Records from a collection =>
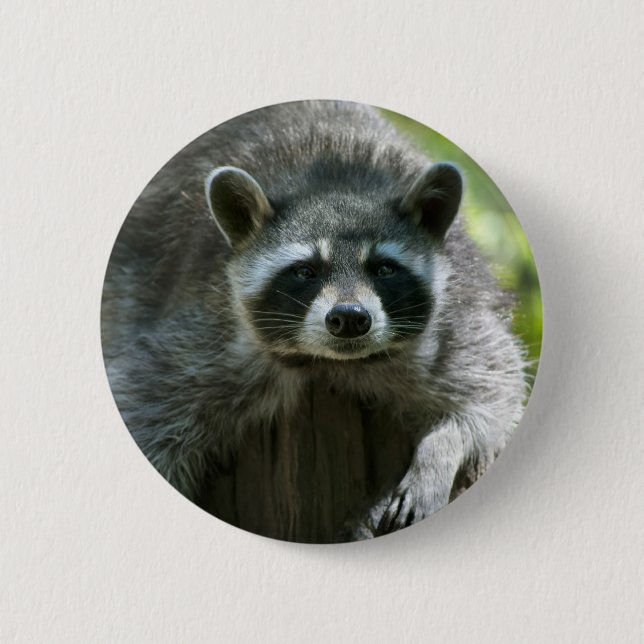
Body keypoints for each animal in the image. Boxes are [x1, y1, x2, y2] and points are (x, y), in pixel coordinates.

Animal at [102, 100, 526, 539]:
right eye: (305, 271)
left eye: (384, 269)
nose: (350, 318)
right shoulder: (204, 337)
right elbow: (142, 403)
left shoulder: (455, 317)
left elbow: (490, 390)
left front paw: (440, 452)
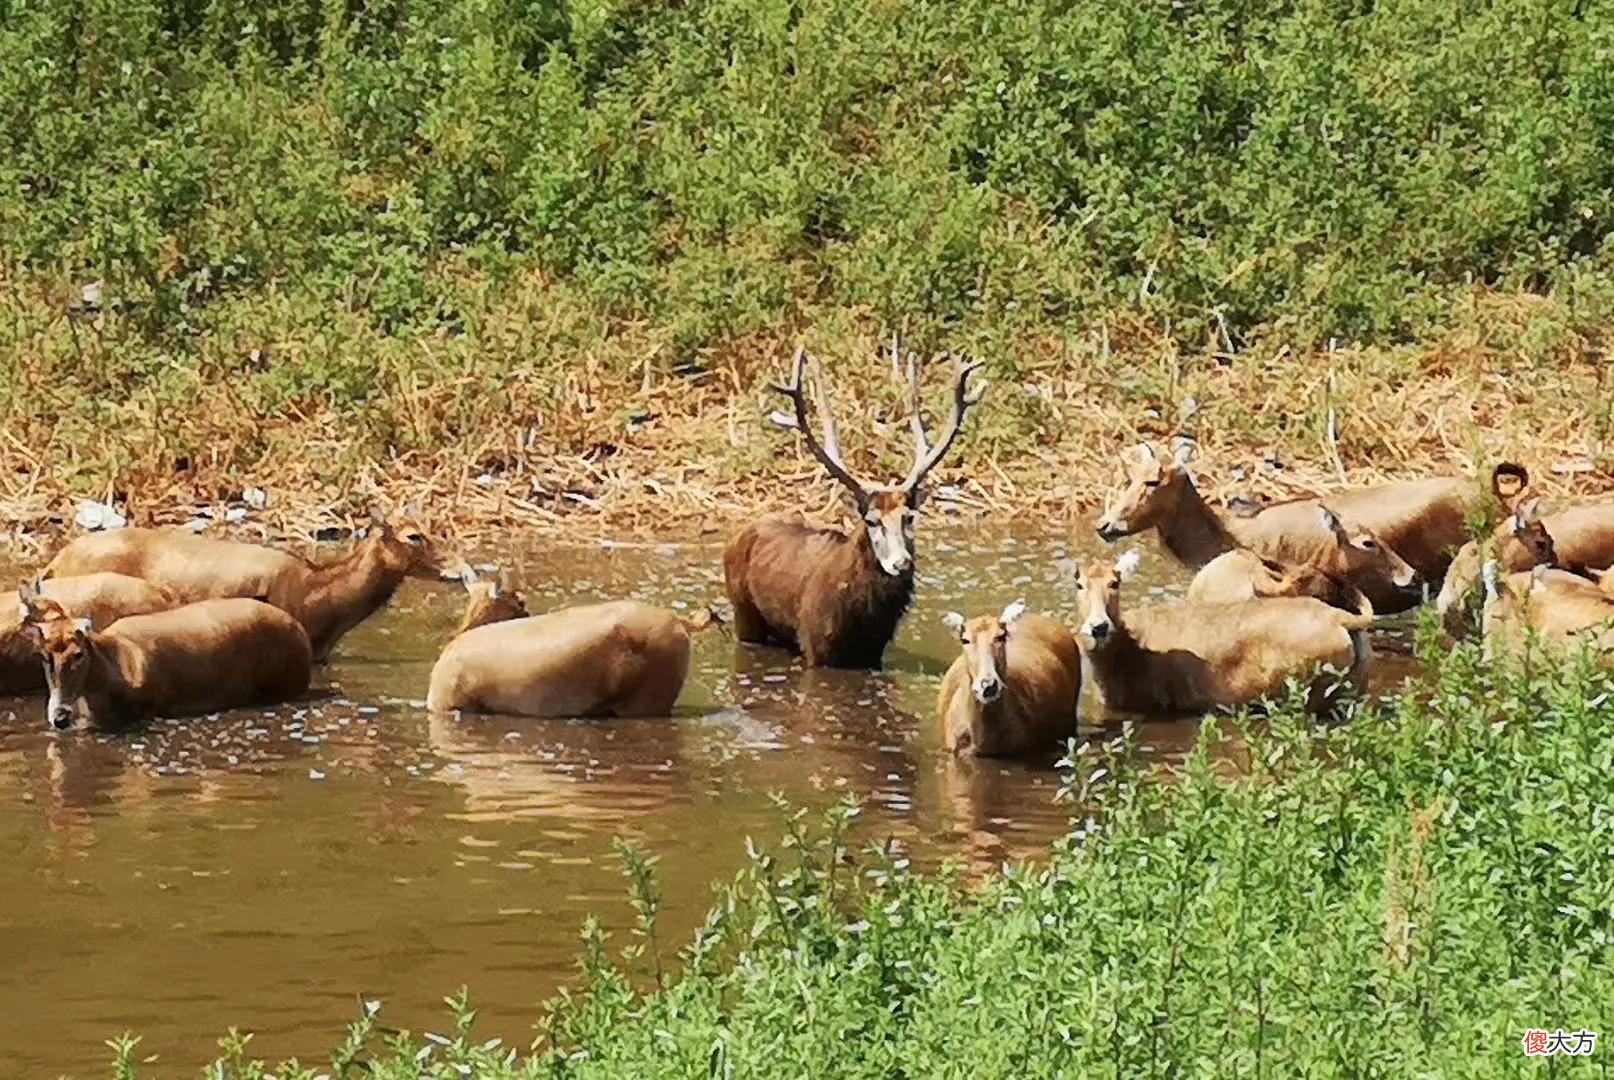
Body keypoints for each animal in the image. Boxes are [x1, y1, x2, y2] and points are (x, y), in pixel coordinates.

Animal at [724, 344, 986, 668]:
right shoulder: (815, 646)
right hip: (743, 612)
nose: (901, 563)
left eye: (909, 517)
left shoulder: (874, 654)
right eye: (872, 521)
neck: (861, 624)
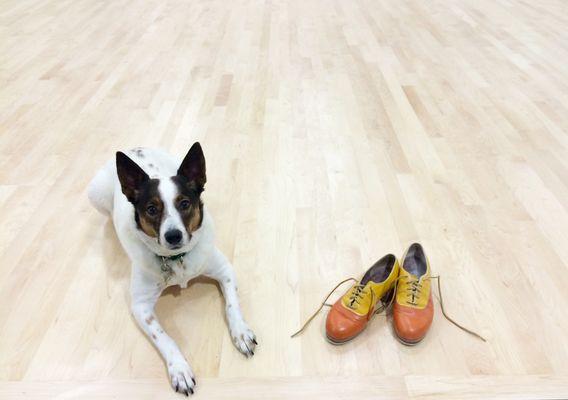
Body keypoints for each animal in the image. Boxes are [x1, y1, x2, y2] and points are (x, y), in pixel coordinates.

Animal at [87, 142, 256, 396]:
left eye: (185, 204)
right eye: (151, 209)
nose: (173, 235)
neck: (176, 260)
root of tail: (134, 148)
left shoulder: (225, 270)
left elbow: (232, 305)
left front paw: (241, 332)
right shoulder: (141, 306)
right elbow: (164, 338)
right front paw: (180, 369)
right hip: (95, 193)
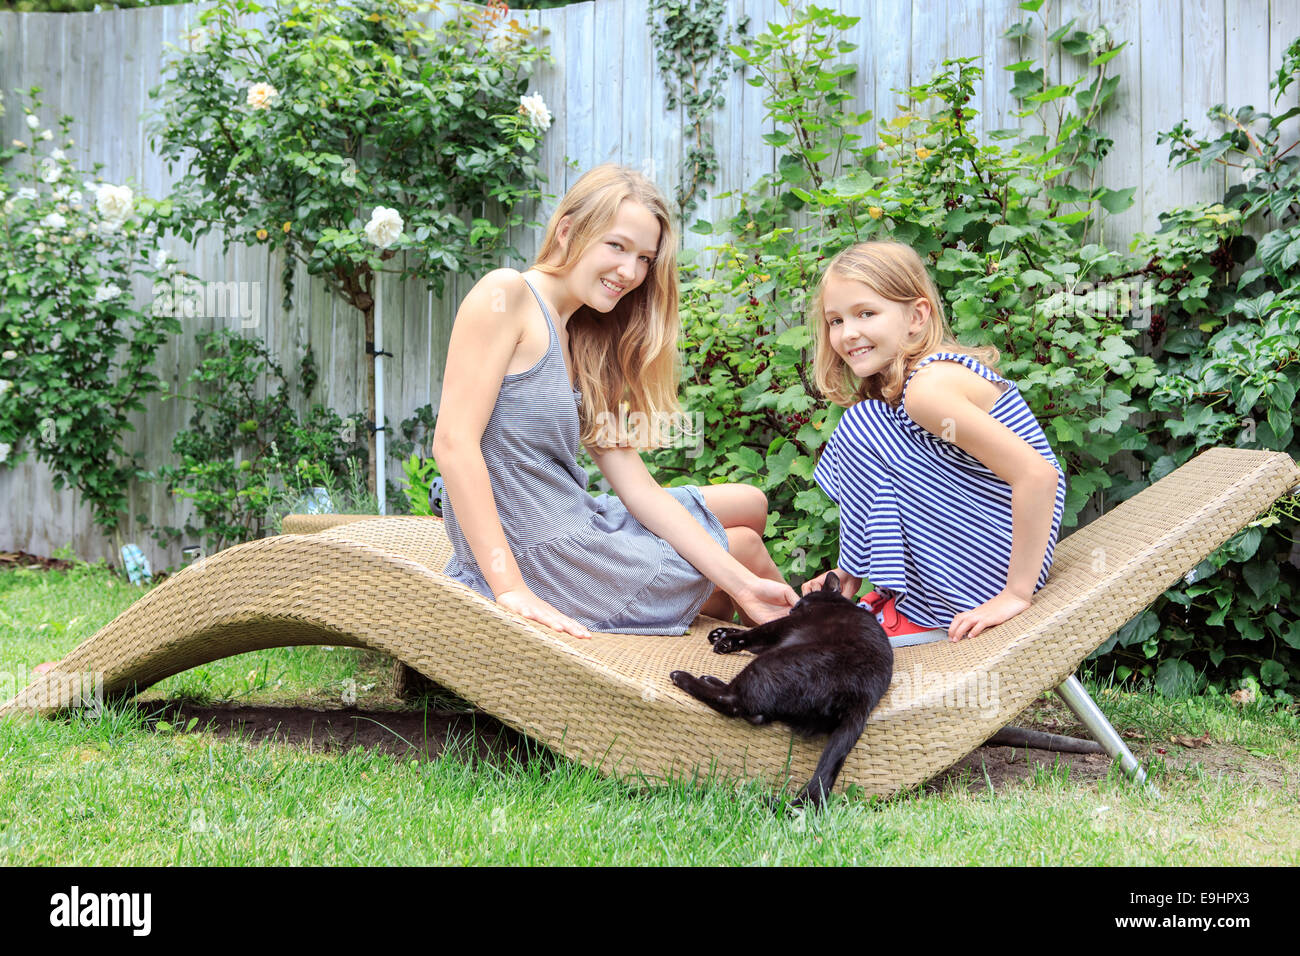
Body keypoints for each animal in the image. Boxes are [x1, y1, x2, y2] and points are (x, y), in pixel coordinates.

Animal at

HOW TO COMPLETE THIS TASK =>
Establish how many lines of the records contain the string "shoulder" and state that number without elaboration.

EXERCISE ANSWER =>
6